• _What to produce_
Please print, word for word, the stretch of the hepatic fibrosis article from "The online version" through "no competing interests.".

• _Reading passage_
Start of Block

BMC Medical Informatics and Decision Making 1/2012

Artificial neural network aided non-invasive grading evaluation of hepatic fibrosis by duplex ultrasonography

Zeitschrift:
BMC Medical Informatics and Decision Making > Ausgabe 1/2012
Autoren:
Li Zhang, Qiao-ying LI, Yun-you Duan, Guo-zhen Yan, Yi-lin Yang, Rui-jing Yang
Wichtige Hinweise

Electronic supplementary material

The online version of this article (doi:10.​1186/​1472-6947-12-55) contains supplementary material, which is available to authorized users.
Li Zhang, Qiao-ying LI contributed equally to this work.

Competing interests

The authors declare that they have no competing interests.

Authors’ contributions

LZ performed the ultrasound examinations and imaging analysis. QYL performed the data analysis. YLY and GZY participated in the ultrasound imaging analysis. YLY and RJY performed the liver biopsy under the guidance of ultrasound. YYD edited the article. All authors read and approved the final manuscript.

Background

Hepatic fibrosis is a common feature leading to liver cirrhosis as the result of chronic hepatitis or chronic liver injury. Regardless of the causes, liver fibrosis is characterized by increased extracellular matrix forming hepatic scars [1]. Liver fibrosis is a reversible pathology process. If timely and effective treatment is adopted during the fibrosis stage, it will prevent the liver from developing hepatic cirrhosis. Liver biopsy is considered as the gold standard for final diagnosis of hepatic fibrosis, but the drawbacks, such as sampling errors, pain and complications of invasive procedures [24], limits its conventional use in clinical practice. Considering the need for repeated confirmation of the condition of the liver during treatment, a non-invasive modality for grading liver fibrosis or cirrhosis is urgently needed. Imaging technology has an advantage in being noninvasive and allowing repeated maneuverability. Among other methods, ultrasound scanning is the most frequently used with the superiority of inexpensive, real-time imaging and hemodynamic evaluation ability. Many researchers have been committed to establishing a system for liver fibrosis diagnosis or fibrotic stage evaluation by ultrasound [5, 6].

End of Block

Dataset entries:

Start of Block

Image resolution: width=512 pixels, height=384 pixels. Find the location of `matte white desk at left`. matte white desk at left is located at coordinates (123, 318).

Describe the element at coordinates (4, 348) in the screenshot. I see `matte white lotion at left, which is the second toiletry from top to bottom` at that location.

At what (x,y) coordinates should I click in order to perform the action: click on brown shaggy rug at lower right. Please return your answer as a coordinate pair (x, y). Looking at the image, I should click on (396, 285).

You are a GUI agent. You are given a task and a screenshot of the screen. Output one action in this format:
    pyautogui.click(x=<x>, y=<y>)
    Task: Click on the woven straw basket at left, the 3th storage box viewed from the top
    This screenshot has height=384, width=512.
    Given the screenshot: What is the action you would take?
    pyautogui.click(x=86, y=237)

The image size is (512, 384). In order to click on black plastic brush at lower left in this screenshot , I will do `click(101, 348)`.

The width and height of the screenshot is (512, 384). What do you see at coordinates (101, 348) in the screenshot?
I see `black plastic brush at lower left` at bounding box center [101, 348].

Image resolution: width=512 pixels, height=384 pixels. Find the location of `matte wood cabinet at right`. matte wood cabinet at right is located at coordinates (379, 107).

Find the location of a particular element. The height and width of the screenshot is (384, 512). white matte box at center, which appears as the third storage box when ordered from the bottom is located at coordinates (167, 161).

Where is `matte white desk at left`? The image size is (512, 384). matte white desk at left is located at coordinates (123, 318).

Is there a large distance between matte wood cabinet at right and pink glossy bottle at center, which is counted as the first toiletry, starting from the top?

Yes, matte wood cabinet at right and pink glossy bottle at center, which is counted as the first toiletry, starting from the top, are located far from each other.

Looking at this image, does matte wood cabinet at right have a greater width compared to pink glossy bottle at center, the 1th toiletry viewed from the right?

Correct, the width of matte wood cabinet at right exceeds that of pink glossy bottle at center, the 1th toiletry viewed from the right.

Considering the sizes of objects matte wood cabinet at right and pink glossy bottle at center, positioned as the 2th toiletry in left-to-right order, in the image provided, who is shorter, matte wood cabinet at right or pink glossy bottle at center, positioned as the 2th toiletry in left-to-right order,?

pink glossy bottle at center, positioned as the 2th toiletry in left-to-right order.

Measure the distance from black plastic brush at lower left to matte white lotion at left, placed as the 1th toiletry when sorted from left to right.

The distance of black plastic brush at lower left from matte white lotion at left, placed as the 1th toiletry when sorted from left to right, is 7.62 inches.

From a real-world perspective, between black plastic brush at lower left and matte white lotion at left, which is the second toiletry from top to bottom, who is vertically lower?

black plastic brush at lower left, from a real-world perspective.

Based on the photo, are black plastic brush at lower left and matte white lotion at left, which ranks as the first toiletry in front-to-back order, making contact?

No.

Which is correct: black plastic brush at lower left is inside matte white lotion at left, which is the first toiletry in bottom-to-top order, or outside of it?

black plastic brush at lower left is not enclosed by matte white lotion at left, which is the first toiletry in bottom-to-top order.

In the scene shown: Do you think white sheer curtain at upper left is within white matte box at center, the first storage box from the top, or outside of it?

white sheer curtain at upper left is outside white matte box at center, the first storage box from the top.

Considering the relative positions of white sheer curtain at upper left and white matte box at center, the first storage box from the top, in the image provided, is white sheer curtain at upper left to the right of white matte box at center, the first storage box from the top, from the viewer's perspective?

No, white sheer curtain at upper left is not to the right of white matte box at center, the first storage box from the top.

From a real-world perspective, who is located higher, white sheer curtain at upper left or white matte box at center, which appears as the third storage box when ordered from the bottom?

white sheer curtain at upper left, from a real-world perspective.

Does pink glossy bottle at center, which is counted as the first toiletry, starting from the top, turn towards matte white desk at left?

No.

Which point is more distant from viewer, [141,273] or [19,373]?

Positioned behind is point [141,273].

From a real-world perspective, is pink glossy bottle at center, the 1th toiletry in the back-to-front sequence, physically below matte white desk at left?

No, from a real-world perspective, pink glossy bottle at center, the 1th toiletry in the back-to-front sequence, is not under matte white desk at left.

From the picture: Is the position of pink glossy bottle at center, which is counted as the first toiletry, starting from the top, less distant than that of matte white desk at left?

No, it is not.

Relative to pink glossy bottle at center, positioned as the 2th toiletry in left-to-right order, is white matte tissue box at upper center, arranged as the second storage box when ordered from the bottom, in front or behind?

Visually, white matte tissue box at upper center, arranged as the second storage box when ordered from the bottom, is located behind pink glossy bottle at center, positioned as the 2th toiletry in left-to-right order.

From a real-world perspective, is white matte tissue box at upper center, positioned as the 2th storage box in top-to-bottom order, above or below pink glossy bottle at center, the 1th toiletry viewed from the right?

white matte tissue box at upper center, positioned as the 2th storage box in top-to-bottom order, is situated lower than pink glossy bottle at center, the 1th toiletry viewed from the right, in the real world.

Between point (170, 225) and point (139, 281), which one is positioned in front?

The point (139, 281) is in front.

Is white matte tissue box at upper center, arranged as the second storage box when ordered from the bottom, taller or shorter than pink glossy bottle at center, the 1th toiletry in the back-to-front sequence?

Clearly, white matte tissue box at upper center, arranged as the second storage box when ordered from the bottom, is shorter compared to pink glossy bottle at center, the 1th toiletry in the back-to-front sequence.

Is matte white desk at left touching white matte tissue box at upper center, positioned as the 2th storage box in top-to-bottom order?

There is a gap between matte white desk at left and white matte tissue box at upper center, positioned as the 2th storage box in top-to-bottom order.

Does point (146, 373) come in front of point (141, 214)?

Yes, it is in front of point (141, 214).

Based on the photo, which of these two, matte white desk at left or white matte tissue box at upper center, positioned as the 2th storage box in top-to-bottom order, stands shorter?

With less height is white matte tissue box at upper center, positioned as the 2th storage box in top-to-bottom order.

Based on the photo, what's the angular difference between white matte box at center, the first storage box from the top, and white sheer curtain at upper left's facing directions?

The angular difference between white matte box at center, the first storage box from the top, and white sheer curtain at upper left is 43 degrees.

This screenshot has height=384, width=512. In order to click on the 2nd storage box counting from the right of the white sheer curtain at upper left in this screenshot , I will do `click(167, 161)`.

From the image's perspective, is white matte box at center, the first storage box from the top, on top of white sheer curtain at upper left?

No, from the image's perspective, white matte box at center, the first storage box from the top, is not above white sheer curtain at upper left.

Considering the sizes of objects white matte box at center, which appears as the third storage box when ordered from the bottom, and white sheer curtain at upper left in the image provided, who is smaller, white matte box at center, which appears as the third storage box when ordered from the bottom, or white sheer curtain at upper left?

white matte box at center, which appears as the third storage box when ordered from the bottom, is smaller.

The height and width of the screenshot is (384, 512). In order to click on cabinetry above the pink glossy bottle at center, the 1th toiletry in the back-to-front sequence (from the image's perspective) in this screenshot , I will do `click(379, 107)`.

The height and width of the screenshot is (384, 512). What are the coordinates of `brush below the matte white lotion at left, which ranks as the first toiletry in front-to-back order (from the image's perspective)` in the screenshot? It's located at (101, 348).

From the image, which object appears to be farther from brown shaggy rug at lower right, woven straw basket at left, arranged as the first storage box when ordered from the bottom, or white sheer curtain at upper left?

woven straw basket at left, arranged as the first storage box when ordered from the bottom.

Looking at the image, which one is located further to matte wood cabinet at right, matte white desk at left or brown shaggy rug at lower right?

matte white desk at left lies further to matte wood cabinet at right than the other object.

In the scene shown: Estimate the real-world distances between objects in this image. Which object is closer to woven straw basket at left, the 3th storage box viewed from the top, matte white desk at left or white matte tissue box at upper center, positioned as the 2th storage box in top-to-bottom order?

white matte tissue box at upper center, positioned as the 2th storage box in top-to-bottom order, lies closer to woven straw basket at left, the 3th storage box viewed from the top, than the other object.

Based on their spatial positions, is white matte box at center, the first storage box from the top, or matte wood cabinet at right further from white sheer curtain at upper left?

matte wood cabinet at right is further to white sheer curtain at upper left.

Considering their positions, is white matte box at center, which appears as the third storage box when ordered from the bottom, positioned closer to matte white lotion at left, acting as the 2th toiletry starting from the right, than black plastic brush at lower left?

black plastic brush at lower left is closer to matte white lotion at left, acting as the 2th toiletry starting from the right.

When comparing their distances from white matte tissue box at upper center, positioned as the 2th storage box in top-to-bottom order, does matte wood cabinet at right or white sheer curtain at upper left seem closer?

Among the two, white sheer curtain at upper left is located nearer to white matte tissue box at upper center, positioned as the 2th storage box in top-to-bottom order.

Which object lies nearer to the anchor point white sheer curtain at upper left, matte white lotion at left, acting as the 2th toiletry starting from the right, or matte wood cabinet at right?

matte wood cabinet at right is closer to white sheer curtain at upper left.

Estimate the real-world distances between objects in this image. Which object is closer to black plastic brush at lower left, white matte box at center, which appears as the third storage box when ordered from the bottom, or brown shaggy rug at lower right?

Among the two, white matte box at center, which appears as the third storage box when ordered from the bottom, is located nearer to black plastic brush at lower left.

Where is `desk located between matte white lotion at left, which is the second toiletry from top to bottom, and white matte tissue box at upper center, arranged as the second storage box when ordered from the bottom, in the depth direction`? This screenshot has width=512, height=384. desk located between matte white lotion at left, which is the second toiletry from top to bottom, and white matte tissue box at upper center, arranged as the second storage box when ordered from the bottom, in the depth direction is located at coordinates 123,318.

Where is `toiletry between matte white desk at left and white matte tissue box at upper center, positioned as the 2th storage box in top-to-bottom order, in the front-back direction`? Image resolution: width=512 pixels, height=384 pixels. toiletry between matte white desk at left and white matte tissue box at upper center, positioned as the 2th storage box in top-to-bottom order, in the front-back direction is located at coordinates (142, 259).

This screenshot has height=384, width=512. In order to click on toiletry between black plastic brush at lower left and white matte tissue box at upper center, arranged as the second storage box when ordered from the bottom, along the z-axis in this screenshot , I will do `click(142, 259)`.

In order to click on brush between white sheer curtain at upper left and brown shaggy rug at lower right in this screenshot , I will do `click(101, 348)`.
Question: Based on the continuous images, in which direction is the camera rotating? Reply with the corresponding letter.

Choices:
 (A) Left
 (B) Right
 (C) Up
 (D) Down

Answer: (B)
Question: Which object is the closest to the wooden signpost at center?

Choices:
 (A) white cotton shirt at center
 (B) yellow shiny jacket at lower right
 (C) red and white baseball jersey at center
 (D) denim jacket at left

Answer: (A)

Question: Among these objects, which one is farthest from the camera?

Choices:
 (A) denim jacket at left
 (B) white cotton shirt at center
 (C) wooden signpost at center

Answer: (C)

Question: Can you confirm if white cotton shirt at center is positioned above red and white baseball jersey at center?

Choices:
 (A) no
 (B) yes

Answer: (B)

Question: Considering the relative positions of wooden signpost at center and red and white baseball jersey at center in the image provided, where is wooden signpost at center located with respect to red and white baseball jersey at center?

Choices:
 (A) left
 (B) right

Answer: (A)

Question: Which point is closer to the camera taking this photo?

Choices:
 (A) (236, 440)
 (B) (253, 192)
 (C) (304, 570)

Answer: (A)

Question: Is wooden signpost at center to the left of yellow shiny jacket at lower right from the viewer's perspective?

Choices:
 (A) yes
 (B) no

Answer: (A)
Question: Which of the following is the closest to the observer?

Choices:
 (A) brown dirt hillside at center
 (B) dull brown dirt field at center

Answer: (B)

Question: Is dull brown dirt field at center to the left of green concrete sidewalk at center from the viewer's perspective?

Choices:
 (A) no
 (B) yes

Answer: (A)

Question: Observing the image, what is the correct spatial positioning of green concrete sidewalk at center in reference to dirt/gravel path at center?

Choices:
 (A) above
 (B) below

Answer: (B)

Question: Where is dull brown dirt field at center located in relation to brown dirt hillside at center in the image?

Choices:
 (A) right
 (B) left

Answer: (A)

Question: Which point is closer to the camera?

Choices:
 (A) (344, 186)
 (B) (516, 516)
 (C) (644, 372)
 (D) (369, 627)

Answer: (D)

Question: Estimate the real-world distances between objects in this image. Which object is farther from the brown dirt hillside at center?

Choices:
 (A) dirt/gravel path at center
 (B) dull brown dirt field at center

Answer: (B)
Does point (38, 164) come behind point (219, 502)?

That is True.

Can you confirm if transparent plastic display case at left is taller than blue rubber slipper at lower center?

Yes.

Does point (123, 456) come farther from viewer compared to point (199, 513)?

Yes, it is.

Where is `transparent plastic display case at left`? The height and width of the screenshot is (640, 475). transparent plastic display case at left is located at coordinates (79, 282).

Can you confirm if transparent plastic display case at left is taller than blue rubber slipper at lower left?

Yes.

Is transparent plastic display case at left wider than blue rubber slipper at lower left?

End of Block

• _Answer to this exercise_
The online version of this article (doi:10.​1186/​1472-6947-12-55) contains supplementary material, which is available to authorized users.
Li Zhang, Qiao-ying LI contributed equally to this work.

Competing interests

The authors declare that they have no competing interests.